Toward the edge of the activity, I saw Joe and the horse again. It was dark enough that they were very filled out and dimensional. The campsite lights were bright but they didn’t illuminate the space that stretched over the old stagecoach tracks and to the station. The outside of the station was lit by one weak light above its front door, and a little inside light escaped out of the small windows, but none of it was enough to lessen Joe and the horse’s three-dimensional forms. Had someone—Jake maybe—decided to leave the station open and lit during the evenings through the convention? There was also someone else walking toward the station. It took only a second for me to recognize Esther. I watched to see if she somehow acknowledged the ghosts, but she didn’t. They watched her, though, intently.
I looked around but didn’t immediately see Gram, Jake, or Cliff—or Jerome, for that matter.
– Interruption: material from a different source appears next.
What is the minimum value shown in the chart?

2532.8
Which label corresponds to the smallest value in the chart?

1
The station was set back enough that I would have liked to take someone with me to see what Esther was up to, but no matter how mixed up everyone’s stories were, I truly didn’t sense that she was dangerous. She went through the front doorway as Joe dismounted. He didn’t follow her, but went to one of the small windows, pulled himself up, and peered inside.
“Curious,” I said. I hurried across to the station.
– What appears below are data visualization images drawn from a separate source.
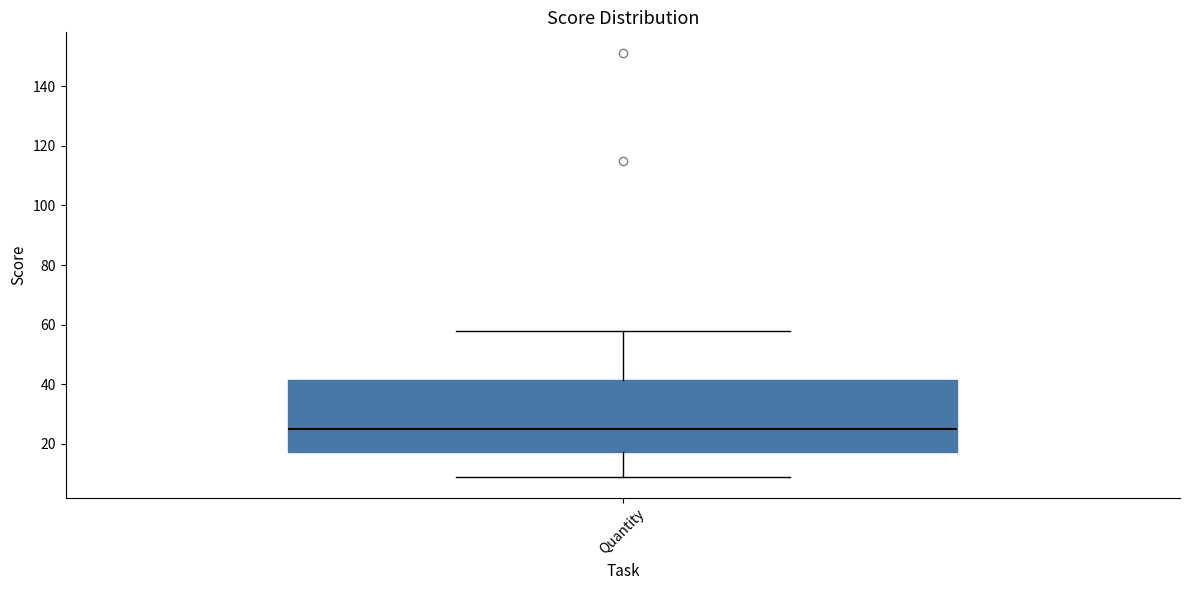

Read this box plot against the y-axis: the position of the median line, the range covered by the box, and the ends of both whiskers. The values are not printed on the chart, so give them approximately, as read against the axis.

median 26, box 18 to 42, whiskers 10 to 58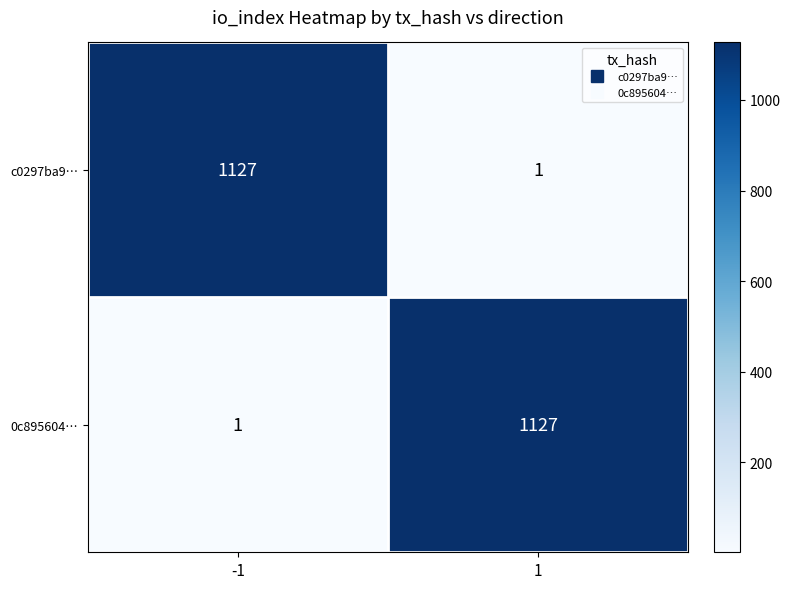

The 0c895604… series shows 1920 at 1. True or false?

False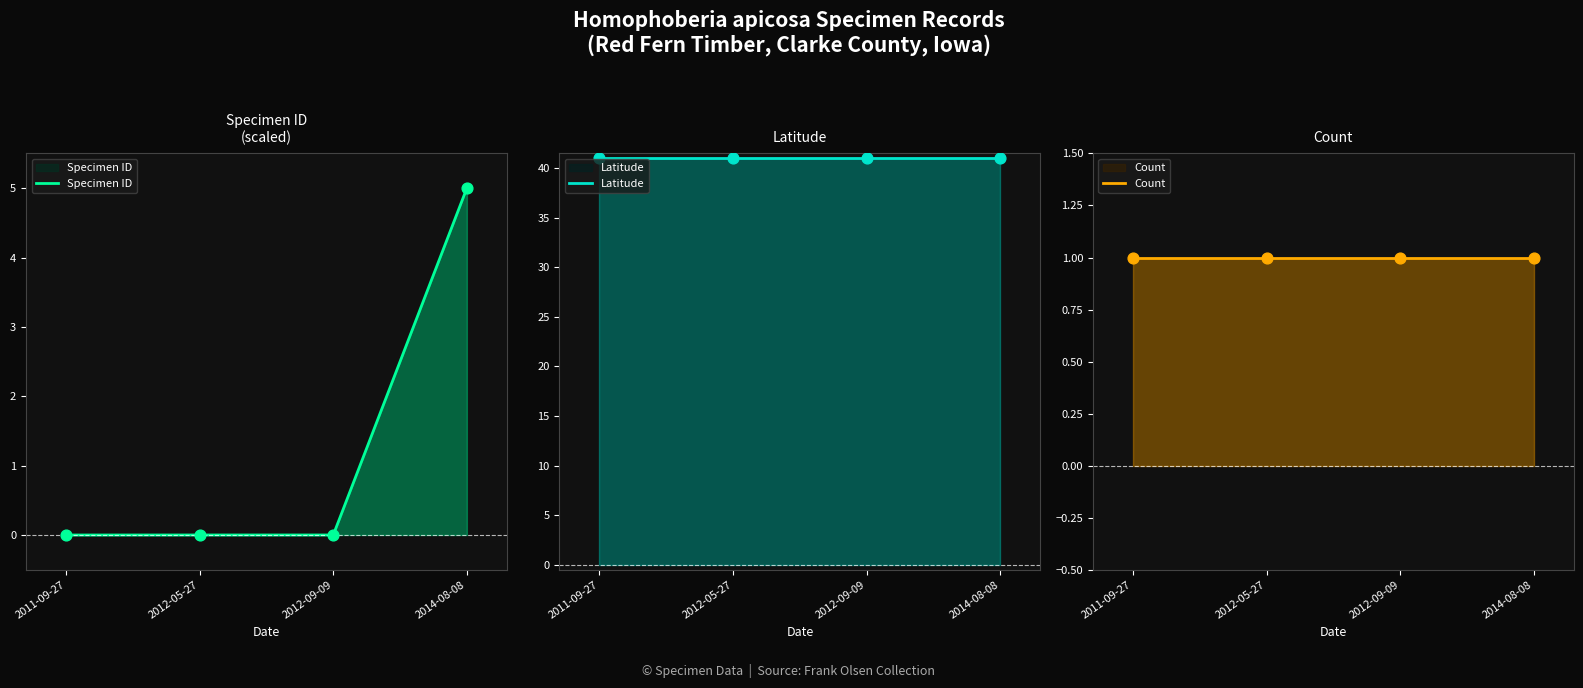

At how many categories does at least one series exceed 20?

4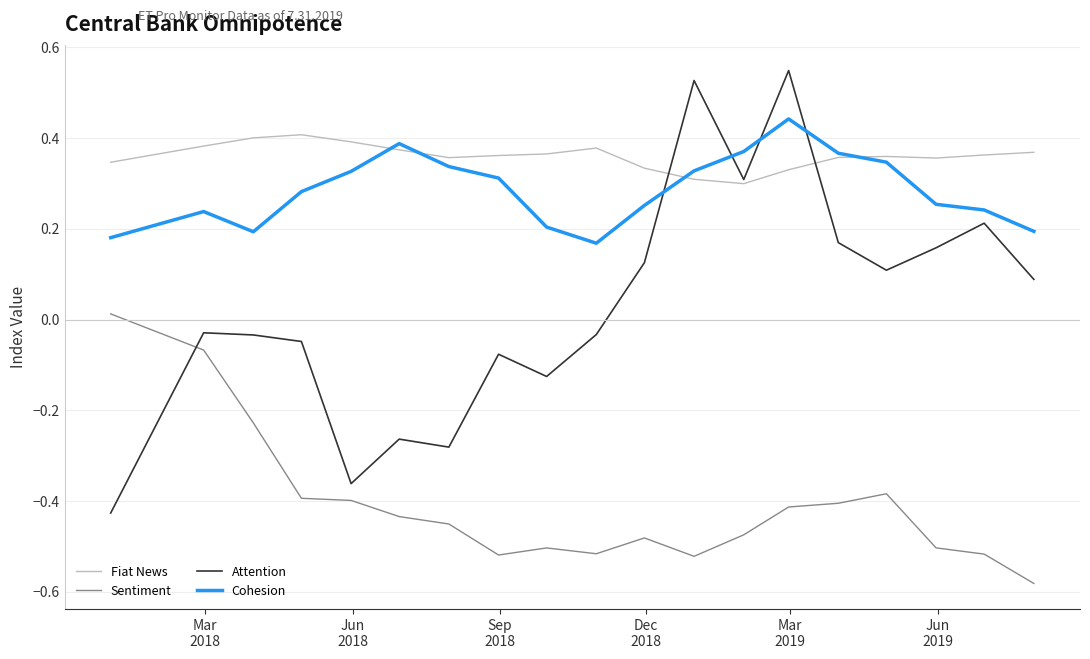

Which series has the largest range (max minus min)?

Attention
“Joe?” I said quietly as I got closer.
He turned and looked at me. Did I see tears in his eyes?
“You okay?” I said.
“Betts. I’m fine. Just wondering what the young woman is up to.”
I inspected him and decided that he probably hadn’t been tearing up, but I couldn’t be sure. I lifted myself up on my toes to see inside the window, just like Joe had done. Back when the station was a true station, it was mostly empty, except for the things that the station keepers needed to care for the horses and riders. In its replica state, the informational plaques told a condensed yet historic version of the Pony Express story and were fascinating even to me. Esther’s interest in the story made sense.
“Why?” I asked Joe. “Why were you curious what she was doing?”
He looked away from me and then back inside the building, up on his toes again. The way his eyes landed on Esther and then seemed to pinch with some sort of longing sat funny and, frankly, was a little creepy.
“I remember her from the cemetery,” he said. “And she was talking to your friend Jake in his big room. When she left him I wondered where she was going.”
Had Joe been tailing Esther?
“I’ll go in and talk to her. You want to come and listen?” I said.
“I do,” he said, but his words were threaded with pain.
I blinked and inspected his face again.
“You okay, Joe?”
“Fine, fine. Let’s go.”
What was it about his face that I couldn’t distinguish? My lack of sight bothered me. Why couldn’t I understand or process exactly what happening? Or was nothing happening and I was imagining things? It felt like my perceptive abilities were set to slow motion when his face did what it did, and they never caught up to the answer.
“All right,” I said. “Follow me.”
The door’s noisy hinges prevented me from entering covertly. At the squeaks, Esther turned and smiled.
“Hi, Betts.”
“Hi,” I said as Joe and I came through and joined her at the back corner of the space. It wasn’t huge, only about twenty by thirty feet. “How’s it going?”
“Great,” she said, but much less enthusiastically than if she meant it.